Thanks for all your help!

Regards,
Howard

Edited: 18 Mar 2006, 3:40 p.m.


#20

Howard Owen wrote:
> I still have to perform the trick of pressing the eject button
> until I can insert the disk, but once that's done,

This should NOT be necessary. If the diskette does not slip into the slot easily, the mechanism that lowers the printheads on the medium may need cleaning and lubrication.

This is NOT optional. You have to do it ASAP, before you destroy one of the heads. Follow Tony's suggestions to remove the floppy and lubricate the mechanism. Use your own judgement on how far you want to disassemble the floppy drive (I admit I was scared to go too far and simply removed the drive from the IPC and cleaned and lubed the parts that were accessible from the outside of the drive mechanism, i.e. I did not disassemble the floppy drive itself).

Do not use the floppy drive until you fix it.

Also take care to save the eject button as you remove the drive. It will prob. fall inside the case because it is not attached to the drive itself or the case. Before removing the floppy drive, you may want to add some sticky tape on the outside of the machine across the button to keep it attached to the case.

**vp

Edited: 18 Mar 2006, 7:52 p.m.


#21

Quote:
Howard Owen wrote:
> I still have to perform the trick of pressing the eject button
> until I can insert the disk, but once that's done,

This should NOT be necessary. If the diskette does not slip into the slot easily, the mechanism that lowers the printheads on the medium may need cleaning and lubrication.

This is NOT optional. You have to do it ASAP, before you destroy


I will second that. You _WILL_ damage the head if you catch it in the disk shutter because the disk holder doesn't latch up properly. I had to replace the head carriage in the floppy drive of a 9133H because of this. It was not fun. Doing the radial alignment is not easy without the special tool, even if you have the alignment disk and exerciser (I have those).

Quote:

one of the heads. Follow Tony's suggestions to remove the floppy and lubricate the mechanism. Use your own judgement on how far you want to disassemble the floppy drive (I admit I was scared to go too far and simply removed the drive from the IPC and cleaned and lubed the parts that were accessible from the outside of the drive mechanism, i.e. I did not disassemble the floppy drive itself).


Sometimes I forget that not everyone had a mis-spent childhood dismantling clocks, cameras, computers, etc AND getting them back together again :-)
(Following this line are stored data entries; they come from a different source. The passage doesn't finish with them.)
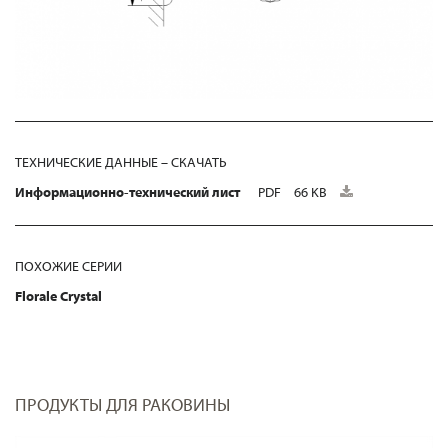
ТЕХНИЧЕСКИЕ ДАННЫЕ – СКАЧАТЬ
Информационно-технический лист
PDF
66 KB
ПОХОЖИЕ СЕРИИ
Florale Crystal
ПРОДУКТЫ ДЛЯ РАКОВИНЫ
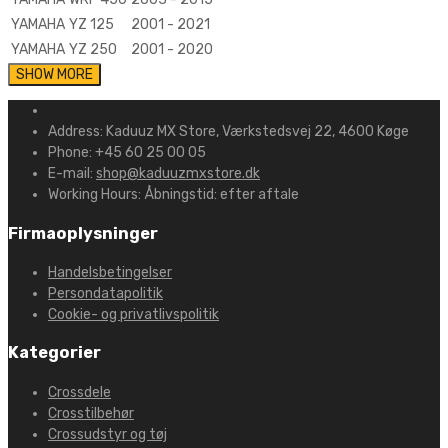
YAMAHA
YZ 125
2001 - 2021
YAMAHA
YZ 250
2001 - 2020
Address:
Kaduuz MX Store, Værkstedsvej 22, 4600 Køge
Phone:
+45 60 25 00 05
E-mail:
shop@kaduuzmxstore.dk
Working Hours:
Åbningstid: efter aftale
Firmaoplysninger
Handelsbetingelser
Persondatapolitik
Cookie- og privatlivspolitik
Kategorier
Crossdele
Crosstilbehør
Crossudstyr og tøj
More seriously, these drives are not hard to work on. Don't touch the screws holding the stepper motor or track 0 sensor PCB, or you will have to do a re-alignment. But everything else can come off and go back without problems. Yes, you do end up with a lot of little parts, but provided you keep them in order, it'll all go back. There are no springs to fly out, or anything like that.
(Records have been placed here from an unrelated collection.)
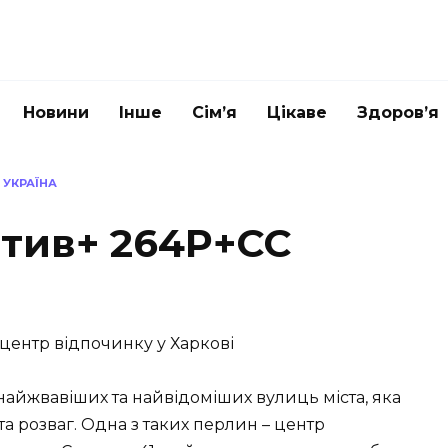
Новини
Інше
Сім’я
Цікаве
Здоров’я
 УКРАЇНА
тив+ 264P+CC
центр відпочинку у Харкові
 найжвавіших та найвідоміших вулиць міста, яка
та розваг. Одна з таких перлин – центр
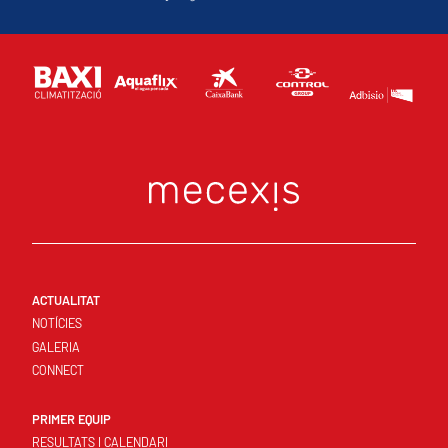
ACTUALITAT
NOTÍCIES
GALERIA
CONNECT
PRIMER EQUIP
RESULTATS I CALENDARI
I don't have a digital camera (and won't be buying one until they exceed the quality from my large-format film cameras...) so I can't do what would probably be very useful, namely producing a sequence of pictures showing what to remove in what order.

Quote:

Do not use the floppy drive until you fix it.

Also take care to save the eject button as you remove the drive. It will prob. fall inside the case because it is not attached to the drive itself or the case. Before removing the floppy drive, you may want to add some sticky tape on the outside of the machine across the button to keep it attached to the case.


I found it best to take out the 3 screws holding the drive bracket in place, then to put the machine screen-side down on my workbench. Lift the drive up (towards the actual back of the machine). Then reach inside and remove the eject button and spring. I don't like putting sticky tape on things, I am worried the adhesive will get somewhere it shouldn't

#22

Howard,

A quick check in my graveyard of old floppies reveals several DS/DD disks.

If you'd like a couple, let me know by e-mail.